» WHAT THE TASK ASKS: Set down exactly, from the records below, the line with "pinky pip: (184, 246)" through the line with "middle dip: (1198, 878)", and nothing else.
○ ○ ○
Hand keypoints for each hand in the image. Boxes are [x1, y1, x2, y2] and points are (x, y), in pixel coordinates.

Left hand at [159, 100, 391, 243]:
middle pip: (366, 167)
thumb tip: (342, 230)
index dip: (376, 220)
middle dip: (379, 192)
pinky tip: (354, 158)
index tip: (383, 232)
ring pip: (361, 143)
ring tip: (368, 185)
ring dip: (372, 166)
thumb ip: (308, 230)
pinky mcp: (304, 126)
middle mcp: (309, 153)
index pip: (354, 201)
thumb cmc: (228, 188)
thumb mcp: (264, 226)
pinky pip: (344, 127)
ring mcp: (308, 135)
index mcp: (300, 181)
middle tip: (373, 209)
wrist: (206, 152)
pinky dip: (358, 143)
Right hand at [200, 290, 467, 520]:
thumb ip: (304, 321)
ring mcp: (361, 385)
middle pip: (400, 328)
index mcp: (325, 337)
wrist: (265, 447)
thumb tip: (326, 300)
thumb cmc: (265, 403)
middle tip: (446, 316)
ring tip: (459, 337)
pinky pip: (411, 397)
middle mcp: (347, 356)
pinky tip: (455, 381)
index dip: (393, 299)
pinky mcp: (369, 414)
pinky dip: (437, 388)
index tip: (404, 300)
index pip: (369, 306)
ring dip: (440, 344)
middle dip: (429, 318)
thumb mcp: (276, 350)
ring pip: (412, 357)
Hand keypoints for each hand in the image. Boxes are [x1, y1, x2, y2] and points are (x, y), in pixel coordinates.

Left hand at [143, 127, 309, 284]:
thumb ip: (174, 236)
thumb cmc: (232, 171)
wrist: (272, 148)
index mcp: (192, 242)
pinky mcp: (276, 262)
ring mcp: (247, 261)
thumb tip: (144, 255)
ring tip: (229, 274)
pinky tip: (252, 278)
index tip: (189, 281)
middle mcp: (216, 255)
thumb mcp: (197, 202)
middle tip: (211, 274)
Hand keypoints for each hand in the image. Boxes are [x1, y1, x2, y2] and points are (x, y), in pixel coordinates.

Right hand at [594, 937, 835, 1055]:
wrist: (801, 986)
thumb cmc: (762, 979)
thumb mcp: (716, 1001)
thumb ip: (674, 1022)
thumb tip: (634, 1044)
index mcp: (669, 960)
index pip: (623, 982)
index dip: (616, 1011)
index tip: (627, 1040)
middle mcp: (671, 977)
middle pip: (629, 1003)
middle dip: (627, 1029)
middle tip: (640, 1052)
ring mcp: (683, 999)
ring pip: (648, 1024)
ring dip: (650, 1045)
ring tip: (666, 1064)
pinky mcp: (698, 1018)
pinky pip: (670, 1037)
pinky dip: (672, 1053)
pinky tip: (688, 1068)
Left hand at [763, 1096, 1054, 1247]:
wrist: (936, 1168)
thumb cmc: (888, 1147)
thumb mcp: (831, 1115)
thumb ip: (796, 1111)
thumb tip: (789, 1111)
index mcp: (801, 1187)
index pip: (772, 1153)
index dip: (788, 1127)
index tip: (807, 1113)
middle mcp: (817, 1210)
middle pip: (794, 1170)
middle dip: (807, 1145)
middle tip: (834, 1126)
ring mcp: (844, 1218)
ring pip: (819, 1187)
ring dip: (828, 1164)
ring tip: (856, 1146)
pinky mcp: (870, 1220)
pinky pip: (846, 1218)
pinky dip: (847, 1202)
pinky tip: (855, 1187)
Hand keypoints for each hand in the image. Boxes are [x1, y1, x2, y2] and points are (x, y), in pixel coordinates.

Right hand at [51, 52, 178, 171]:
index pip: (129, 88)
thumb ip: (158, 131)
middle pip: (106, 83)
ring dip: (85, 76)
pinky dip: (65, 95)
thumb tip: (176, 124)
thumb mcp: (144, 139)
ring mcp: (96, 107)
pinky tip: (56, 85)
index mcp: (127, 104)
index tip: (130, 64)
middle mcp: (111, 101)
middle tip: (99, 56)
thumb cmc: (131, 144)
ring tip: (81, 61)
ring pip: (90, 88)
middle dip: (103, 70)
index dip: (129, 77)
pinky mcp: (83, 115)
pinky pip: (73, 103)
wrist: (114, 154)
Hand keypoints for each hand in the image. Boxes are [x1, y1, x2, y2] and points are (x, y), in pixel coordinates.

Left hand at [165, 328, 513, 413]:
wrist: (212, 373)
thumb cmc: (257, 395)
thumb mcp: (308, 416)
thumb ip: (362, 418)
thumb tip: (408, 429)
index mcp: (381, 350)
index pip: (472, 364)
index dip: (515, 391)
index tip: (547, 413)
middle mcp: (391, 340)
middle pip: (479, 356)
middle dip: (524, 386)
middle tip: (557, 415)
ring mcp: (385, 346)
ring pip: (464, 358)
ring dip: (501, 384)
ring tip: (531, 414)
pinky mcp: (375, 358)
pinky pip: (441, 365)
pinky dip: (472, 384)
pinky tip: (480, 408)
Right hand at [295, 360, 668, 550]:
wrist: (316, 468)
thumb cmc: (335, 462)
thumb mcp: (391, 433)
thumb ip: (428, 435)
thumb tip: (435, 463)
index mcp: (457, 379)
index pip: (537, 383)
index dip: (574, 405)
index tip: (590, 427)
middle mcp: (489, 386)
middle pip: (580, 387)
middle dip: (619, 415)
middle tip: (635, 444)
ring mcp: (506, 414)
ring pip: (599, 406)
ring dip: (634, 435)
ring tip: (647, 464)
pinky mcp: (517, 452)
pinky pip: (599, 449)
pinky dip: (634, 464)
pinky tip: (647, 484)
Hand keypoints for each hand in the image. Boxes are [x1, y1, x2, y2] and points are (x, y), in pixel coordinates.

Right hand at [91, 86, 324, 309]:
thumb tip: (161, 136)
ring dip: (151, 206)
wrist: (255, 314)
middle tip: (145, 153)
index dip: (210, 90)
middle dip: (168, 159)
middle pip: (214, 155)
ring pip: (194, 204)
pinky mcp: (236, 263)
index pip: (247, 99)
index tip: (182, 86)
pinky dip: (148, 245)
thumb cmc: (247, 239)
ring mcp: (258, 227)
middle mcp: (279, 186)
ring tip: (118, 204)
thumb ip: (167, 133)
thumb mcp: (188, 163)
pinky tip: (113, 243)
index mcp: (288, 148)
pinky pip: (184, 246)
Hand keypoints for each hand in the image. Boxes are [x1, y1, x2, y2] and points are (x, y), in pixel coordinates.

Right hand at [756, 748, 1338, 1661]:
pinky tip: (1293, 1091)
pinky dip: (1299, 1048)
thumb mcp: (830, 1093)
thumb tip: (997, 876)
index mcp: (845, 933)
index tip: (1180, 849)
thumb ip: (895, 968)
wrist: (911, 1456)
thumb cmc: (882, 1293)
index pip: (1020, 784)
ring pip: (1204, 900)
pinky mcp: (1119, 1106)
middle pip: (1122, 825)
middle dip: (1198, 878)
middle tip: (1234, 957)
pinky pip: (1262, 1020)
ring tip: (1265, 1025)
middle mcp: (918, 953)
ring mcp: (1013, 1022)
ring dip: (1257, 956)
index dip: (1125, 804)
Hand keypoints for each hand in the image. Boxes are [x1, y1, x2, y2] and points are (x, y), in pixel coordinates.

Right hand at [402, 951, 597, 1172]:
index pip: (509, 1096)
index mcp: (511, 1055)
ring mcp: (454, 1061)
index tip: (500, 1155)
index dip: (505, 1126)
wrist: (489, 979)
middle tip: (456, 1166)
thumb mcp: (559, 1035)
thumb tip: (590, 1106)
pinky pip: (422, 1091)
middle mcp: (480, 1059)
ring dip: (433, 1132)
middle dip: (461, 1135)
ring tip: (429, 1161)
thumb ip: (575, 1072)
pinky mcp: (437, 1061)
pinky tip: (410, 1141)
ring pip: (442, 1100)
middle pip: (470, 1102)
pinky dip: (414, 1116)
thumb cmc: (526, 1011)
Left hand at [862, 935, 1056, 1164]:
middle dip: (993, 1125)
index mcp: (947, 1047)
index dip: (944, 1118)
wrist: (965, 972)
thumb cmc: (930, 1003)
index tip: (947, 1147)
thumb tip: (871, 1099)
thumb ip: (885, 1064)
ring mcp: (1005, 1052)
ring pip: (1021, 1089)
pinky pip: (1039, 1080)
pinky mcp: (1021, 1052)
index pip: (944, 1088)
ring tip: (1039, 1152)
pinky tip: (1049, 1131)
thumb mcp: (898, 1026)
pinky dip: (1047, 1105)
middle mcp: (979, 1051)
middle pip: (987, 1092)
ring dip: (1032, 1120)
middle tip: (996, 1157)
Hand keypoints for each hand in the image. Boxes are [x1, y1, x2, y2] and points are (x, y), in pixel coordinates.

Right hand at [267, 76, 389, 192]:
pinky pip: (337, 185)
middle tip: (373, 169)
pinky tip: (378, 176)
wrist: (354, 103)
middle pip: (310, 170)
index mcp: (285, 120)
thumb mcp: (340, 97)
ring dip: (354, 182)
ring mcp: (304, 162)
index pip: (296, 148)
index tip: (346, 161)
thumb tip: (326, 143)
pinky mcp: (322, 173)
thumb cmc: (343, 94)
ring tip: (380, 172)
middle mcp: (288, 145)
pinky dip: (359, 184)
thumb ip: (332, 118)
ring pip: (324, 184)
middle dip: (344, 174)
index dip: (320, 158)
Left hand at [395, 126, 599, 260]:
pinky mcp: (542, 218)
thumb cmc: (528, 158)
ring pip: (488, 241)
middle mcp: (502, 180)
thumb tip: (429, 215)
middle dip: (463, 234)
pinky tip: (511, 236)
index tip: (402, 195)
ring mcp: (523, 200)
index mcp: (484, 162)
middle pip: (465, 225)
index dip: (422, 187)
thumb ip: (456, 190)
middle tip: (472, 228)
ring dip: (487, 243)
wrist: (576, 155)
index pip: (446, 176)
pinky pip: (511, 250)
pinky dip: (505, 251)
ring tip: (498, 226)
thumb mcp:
○ ○ ○
» WRITTEN SOLUTION:
pinky pip: (184, 246)
Hand keypoints for each hand in the image. Boxes are [x1, y1, x2, y2] and points are (x, y), in pixel coordinates.

Right hand at [756, 748, 1338, 1661]:
pinky tip: (1293, 1091)
pinky dip: (1299, 1048)
thumb mcp: (830, 1093)
thumb tip: (997, 876)
index mcp: (845, 933)
index tip: (1180, 849)
thumb ip: (895, 968)
wrist: (911, 1456)
thumb cmc: (882, 1293)
index pip: (1020, 784)
ring pip: (1204, 900)
pinky mcp: (1119, 1106)
middle pip: (1122, 825)
middle dip: (1198, 878)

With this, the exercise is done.